● Consignes:
1. D'après le texte sur les médias et l'insécurité en Afrique, quelle fonction occupe Evariste Ngarlem Tolde ?
2. Prolongez le texte sur les médias et l'insécurité en Afrique au-delà de sa dernière phrase.

Le troisième panel sur les « médias et insécurité en Afrique » a mobilisé quatre intervenants : Le premier sous thème « la situation des journalistes dans les zones d’insécurité » a connu une double présentation de Moussa Doumngor, ancien ministre de la communication et Evariste Ngarlem Tolde, chef du département communication à l’Université de N’Djaména.

Après avoir défini les médias comme « un ensemble de vecteurs de communication sociale, interpersonnelle ou de masse », M Doumngor estime qu’ils sont forcément au départ et à l’arrivée de toutes les crises, de tous les conflits d’envergure puisque c’est dans l’esprit des hommes que germent ces conflits, c’est à travers les médias qu’ils se propagent pour se transformer en crises sécuritaires.

La démocratisation des systèmes politiques et l’instauration du pluralisme ont fait éclore une presse diversifiée, plus osée parfois. Cependant, dans une situation de crise sécuritaire comme au Rwanda, en Côte d’Ivoire, en RDC, et récemment en Centrafrique, la liberté de la presse s’est transformée en une presse de « tendances politico-militaires » pour la conquête ou la confiscation du pouvoir d’Etat.

● Données fournies:
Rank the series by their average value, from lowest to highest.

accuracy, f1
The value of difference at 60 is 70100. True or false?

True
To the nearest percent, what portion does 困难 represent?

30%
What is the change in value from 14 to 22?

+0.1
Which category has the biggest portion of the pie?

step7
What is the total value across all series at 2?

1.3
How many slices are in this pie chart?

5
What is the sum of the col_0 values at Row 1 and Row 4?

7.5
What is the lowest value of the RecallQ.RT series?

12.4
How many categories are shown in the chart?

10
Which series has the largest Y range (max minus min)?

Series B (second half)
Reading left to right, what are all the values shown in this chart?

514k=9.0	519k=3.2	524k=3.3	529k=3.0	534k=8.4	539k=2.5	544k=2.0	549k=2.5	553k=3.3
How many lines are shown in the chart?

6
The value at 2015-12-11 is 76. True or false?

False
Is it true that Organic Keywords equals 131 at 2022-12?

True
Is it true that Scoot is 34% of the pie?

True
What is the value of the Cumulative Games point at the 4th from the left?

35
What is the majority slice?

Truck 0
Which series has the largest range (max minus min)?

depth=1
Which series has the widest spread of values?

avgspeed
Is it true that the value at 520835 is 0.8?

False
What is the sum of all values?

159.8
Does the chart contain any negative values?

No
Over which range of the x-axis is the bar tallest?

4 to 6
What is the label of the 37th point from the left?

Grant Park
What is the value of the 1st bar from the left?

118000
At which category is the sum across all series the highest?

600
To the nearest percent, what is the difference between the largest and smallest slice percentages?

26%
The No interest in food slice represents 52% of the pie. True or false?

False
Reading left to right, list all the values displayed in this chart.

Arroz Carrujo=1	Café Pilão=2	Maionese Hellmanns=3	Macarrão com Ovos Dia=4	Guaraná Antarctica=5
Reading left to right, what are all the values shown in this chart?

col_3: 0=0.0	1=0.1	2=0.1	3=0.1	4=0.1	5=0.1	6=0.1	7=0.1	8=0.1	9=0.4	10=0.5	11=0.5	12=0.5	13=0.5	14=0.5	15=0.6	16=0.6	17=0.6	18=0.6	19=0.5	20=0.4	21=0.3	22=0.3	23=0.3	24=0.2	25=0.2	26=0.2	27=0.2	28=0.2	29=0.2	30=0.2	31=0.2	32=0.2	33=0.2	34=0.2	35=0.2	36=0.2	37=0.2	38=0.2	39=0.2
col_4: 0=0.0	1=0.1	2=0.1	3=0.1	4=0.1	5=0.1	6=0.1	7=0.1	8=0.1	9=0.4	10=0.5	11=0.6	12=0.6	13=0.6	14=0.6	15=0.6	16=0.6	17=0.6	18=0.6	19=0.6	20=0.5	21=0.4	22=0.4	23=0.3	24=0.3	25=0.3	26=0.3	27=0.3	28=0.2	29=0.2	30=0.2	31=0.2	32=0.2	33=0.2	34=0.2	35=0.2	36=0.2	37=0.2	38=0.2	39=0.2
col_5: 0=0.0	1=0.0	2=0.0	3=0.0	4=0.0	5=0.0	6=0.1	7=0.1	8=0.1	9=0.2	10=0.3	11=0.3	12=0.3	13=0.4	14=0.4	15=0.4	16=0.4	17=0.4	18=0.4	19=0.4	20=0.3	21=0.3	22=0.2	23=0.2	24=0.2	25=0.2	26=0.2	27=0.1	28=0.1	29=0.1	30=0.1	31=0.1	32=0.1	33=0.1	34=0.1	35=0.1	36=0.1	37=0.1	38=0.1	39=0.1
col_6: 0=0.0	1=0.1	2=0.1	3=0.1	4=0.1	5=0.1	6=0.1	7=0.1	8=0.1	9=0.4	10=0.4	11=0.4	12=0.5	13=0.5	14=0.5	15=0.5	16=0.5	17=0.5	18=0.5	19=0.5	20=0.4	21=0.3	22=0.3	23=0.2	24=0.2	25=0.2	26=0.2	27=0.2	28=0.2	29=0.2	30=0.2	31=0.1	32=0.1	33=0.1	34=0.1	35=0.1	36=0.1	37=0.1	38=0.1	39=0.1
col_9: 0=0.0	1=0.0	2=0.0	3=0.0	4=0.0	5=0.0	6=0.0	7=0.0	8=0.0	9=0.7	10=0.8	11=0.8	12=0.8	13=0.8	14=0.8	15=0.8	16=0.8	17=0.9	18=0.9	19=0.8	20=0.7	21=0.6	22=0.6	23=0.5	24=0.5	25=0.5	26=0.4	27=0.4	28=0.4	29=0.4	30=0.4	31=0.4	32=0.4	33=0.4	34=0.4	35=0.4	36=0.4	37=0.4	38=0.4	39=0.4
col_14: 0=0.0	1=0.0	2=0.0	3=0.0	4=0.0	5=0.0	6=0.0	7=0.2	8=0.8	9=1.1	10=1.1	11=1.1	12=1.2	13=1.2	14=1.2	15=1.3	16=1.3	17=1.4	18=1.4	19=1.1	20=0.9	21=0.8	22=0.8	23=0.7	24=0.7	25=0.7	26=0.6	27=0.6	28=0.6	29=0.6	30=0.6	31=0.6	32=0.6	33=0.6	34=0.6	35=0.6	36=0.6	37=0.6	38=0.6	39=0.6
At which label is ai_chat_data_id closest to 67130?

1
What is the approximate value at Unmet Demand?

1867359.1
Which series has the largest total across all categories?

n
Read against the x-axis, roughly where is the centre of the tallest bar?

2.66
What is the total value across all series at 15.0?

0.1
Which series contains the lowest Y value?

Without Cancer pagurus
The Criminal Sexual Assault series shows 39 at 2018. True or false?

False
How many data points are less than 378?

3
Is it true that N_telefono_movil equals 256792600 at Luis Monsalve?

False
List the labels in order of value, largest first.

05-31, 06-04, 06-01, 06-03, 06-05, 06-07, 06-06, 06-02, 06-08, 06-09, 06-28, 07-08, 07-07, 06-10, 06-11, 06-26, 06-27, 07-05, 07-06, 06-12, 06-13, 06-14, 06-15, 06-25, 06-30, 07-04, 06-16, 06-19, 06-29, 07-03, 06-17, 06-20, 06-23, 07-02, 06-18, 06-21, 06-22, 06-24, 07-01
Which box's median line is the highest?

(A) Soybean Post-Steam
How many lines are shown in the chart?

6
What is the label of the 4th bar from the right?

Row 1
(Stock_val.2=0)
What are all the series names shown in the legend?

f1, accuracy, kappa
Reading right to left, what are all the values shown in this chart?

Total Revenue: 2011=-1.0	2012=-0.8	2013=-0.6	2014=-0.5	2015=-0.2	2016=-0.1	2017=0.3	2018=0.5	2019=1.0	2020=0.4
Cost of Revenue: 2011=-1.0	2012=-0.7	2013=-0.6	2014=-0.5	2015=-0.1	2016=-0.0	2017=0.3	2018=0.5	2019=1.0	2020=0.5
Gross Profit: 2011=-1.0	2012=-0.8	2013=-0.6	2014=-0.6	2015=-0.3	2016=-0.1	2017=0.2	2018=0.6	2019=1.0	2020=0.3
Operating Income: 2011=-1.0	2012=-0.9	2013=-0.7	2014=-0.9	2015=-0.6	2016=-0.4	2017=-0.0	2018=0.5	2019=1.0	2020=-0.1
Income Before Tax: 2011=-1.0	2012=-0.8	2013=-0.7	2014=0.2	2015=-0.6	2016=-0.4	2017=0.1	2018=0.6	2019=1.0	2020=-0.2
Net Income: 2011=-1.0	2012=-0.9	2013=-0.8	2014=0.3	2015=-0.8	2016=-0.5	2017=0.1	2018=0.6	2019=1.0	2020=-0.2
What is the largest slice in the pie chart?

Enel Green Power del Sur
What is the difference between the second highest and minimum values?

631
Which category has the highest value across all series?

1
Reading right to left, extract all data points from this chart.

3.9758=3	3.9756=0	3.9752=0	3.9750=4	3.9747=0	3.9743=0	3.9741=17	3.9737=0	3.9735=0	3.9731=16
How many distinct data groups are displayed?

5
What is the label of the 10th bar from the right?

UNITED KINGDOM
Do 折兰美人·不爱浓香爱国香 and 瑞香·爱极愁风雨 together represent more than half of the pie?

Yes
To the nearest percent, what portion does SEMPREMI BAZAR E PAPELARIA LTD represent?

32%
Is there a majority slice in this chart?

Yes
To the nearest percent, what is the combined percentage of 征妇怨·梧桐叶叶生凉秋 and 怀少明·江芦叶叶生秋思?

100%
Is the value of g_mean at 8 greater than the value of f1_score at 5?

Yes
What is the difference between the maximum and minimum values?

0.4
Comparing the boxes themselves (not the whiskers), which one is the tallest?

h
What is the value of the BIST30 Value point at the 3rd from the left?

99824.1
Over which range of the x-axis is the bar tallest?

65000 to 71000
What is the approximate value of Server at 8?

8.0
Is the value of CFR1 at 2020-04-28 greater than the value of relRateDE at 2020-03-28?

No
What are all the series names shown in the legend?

● Corrigé:
1. Il est chef du département communication à l'Université de N'Djaména.

2.
Aujourd’hui, le monde entier en général, l’Afrique en particulier, fait face à une nouvelle crise sécuritaire qui n’épargne aucun pays, aucun continent, aucun voyageur, de paisibles citoyens : le Terrorisme.

Pour faire face à un tel phénomène, les médias, peuples et dirigeants africains sont invités à se mobiliser et à faire bloc pour la libération du continent des Shébab ; Boko Haram, Aqmi, etc. en évitant simplement de « servir de relai à leur propagande par la diffusion des images, des horreurs des actes commis et de leurs messages destinés aux désœuvrés, aux désespérés ».

Quant à Evariste Ngarlem Tolde, il a évoqué les violences étatiques contre les médias (menaces, rétention de l’information en évoquant le manque de patriotisme des journalistes ou les questions de sécurité nationale). D’où des relations conflictuelles entre la presse et l’Etat. Malgré cela, les médias doivent être des outils pédagogiques pour une culture de paix à travers l’éthique, l’exactitude de faits, surtout lorsqu’il s’agit des questions de sécurité, d’intégrité territoriale.

Le deuxième intervention portant sur « La situation des journalistes en Afrique de l’Est, cas de la Somalie, de l’Erythrée et de l’Ethiopie » a été présentée par Masharia Gaido du Kenya qui a remplacé Mohamed Gaarane de la Somalie empêché.

Il a indiqué que dans la Corne de l’Afrique, la situation est peu reluisante pour les médias, que ce soit au Kenya, en Somalie, en Erythrée ou en Ethiopie. Les journalistes y sont en perpétuel danger. Si ce n’est pas la mort qui frappe le journaliste (Somalie), il fait face à des lois liberticides qui le conduisent souvent en prison (Erythrée, Ethiopie) « deux pays en compétition pour celui qui emprisonnera le plus de journalistes ».

Dans cette zone, les dirigeants ne veulent entendre aucune voix dissonante. Le paneliste sollicite l’appui du Forum pour que ces Etats comprennent que le droit à l’information est sacré.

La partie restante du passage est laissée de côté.